By SHANNON HAUGLAND
How will next year’s expected 478,000 cruise ship visitors affect Sitka?
What are the potential benefits and negative impacts?
How can Sitka prepare?
Filmmaker Ellen Frankenstein doesn’t know the answers – and maybe no one else does – but that’s not really the point of the new Artchange documentary “Cruise Boom.”
The first two “chapters” of the “documentary with evolving chapters” were released today on artchangeinc.org. They are called “Preparation“ and “Benefits and Impacts.”
“We’re aiming to follow what happens over the next year and a half,” said Frankenstein, who has more than 30 years of documentary filmmaking under her belt. “We don’t know what’s going to happen, but in the meanwhile we can generate conversation and dialogue and get people thinking. We’re not telling you what to think.”
Familiar faces featured in the film include Assembly members, Planning Commission members and multiple representatives of businesses and nonprofits connected to tourism. (The Planning Commission is currently working on addressing the influx in the short and long term.)
At one point in the documentary Assembly member Crystal Duncan goes over the issues presented by large increases in cruise visitors:
“You’re looking at things related to, how do we entertain them, how do we take care of them, how do we give them a positive experience?” she said. “But on the flip side, what about local residents?”
“The other thing is jobs,” said a Sitkan who works in retail. “There’s a lot of jobs out there that aren’t filled now, so how do you prepare for next year?”
Lisa Busch, director of the Sitka Sound Science Center, pointed to the problems of filling positions and affordable housing.
“We’re really excited to have visitors, but we’re just not ready. We’re not prepared,” Busch said. “The worst case scenario is that (Sitka) is not ready and so the experience is not good. The best case scenario is this remains a wonderful visitor destination and a great community to live in.”
Dozens of other questions and potential problems and benefits are raised throughout the documentary.
Also in the films, Chris McGraw, manager of the Sitka Sound Cruise Terminal, weighs in with his concerns about keeping Sitka livable.
“I feel like it’s partially our responsibility because we built this facility and are bringing the people in, and the last thing we want to do is say: ‘here you go, we’re dropping them all off at the light in downtown Sitka, and you deal with them.’ And I don’t want people to view the cruise ship passengers as a negative,” he said.
Atman Mehta, who is helping on the project, told the Sentinel that the idea is to document the present and get people looking ahead.
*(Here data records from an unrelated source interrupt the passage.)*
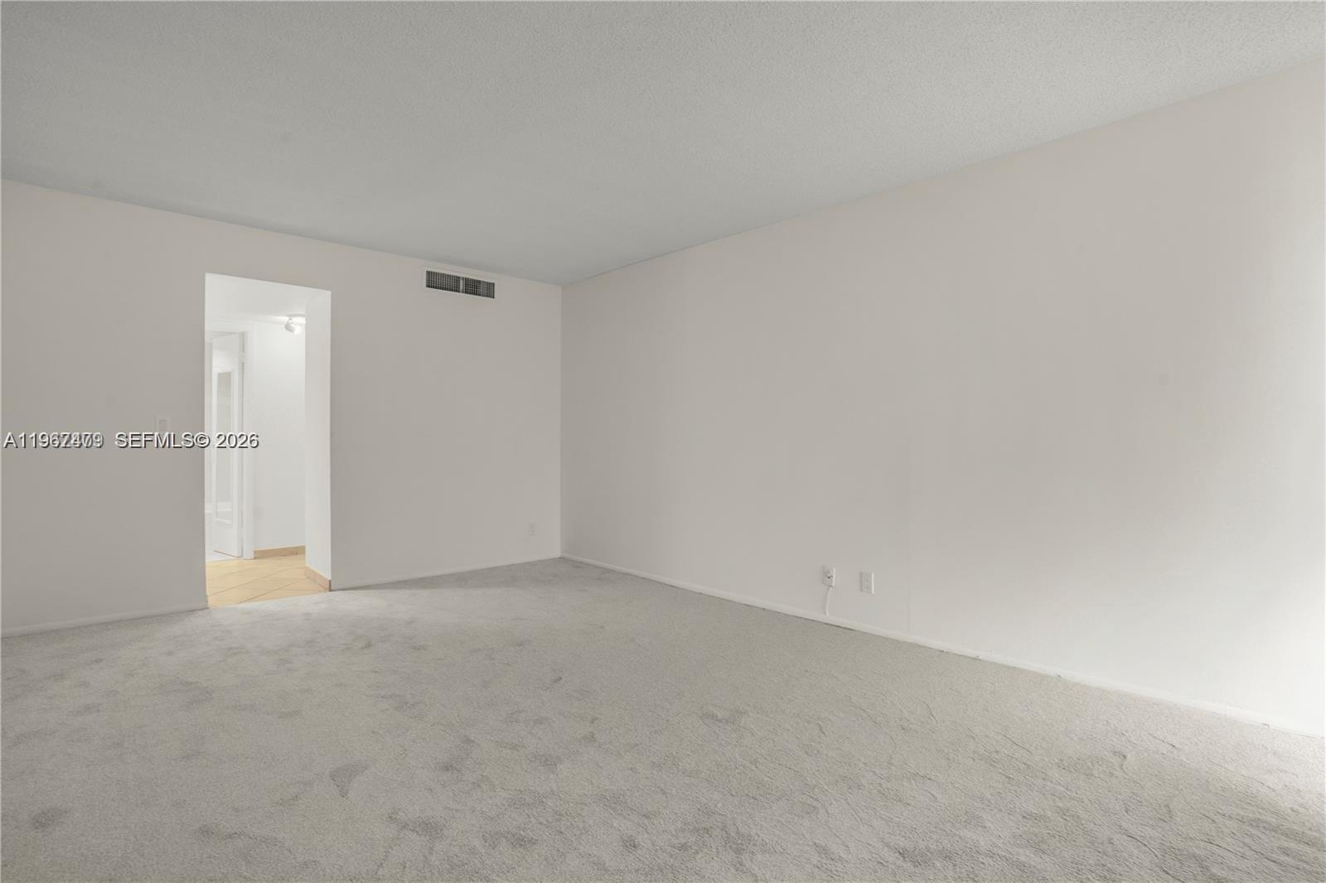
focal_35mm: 16
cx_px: 663
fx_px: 589
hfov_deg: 96.7
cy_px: 442
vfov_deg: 73.7
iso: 100
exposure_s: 1/6
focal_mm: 16
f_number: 9
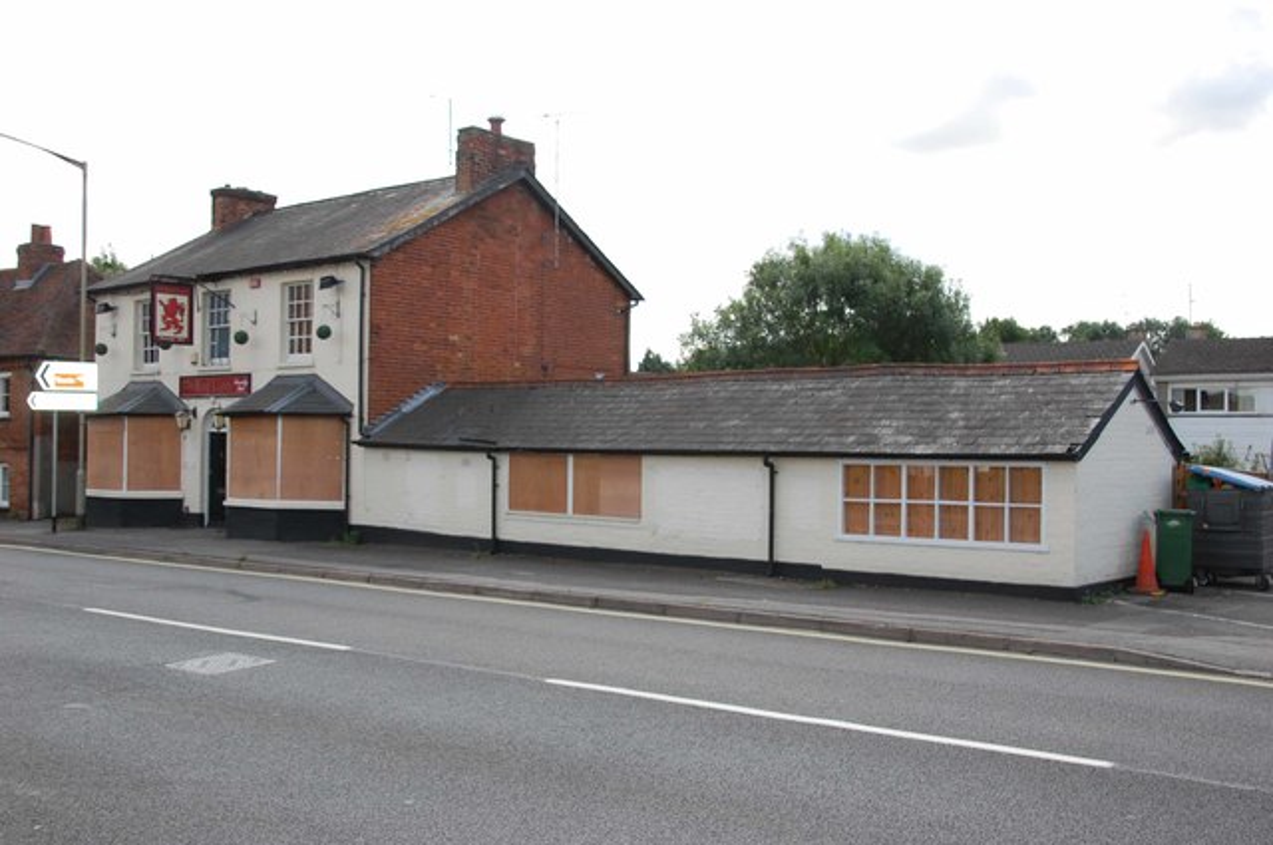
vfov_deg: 38.3
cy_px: 422
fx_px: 1218
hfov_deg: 55.2
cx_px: 636
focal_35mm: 34
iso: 200
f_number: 5.6
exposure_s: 1/500
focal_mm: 23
“This is a way we can talk about the influx of tourists next year. It’s a start, to think and to participate on how next summer goes,” he said. “It might raise ideas on how to evaluate and understand. And maybe to participate in public meetings, be part of the decisions on how the town is going to respond.”
Mehta, a 2021 graduate of the University of Chicago, is working on a documentary on a community outside Nome facing coastal erosion, in addition to helping Frankenstein on the Sitka documentary.
“A lot of documentaries are retrospective,” he said, while this one is “documenting the present and trying to keep up with things as they happen and try to get people to look forward.”
Frankenstein said her series will be “scratching the surface of a big issue. They’re works in progress.”
Frankenstein said she started thinking about this project with the arrival of the massive cruise liner Ovation of the Seas at the end of the summer, marking the end of a year with no visits by the major cruise lines.
“We all had that super quiet time with less tourists,” she said. She started hearing that next year may bring up to 400,000 cruise visitors.
What struck her was not only the staggering number of visitors in the forecast – much higher than Sitka has had in the past – but that the estimates kept rising, reaching 478,000.
“It just kept going up,” she said.
Frankenstein said such a huge influx of summertime cruise visitors has the potential of changing the town – for better or worse – and she wanted to tell that story.
“It’s meant to be a snapshot in time,” she said. “Documentaries made over time can show a transformation and help us look at what’s there. This isn’t statistical: I like to say documentaries are like rearranging the furniture – it’s moving it around to see things differently.”
Frankenstein said the experience she had with creating episodes in a “14 miles” series prompted her to go in a similar direction with “Cruise Boom,” at least at the outset. The first two episodes are less than 10 minutes each.
Frankenstein says she doesn’t know how the series will evolve.
The films were released for viewing online, and she’s hoping for community screenings and discussions starting sometime in January.
“We welcome feedback, and appreciate all the participants to date,” she said.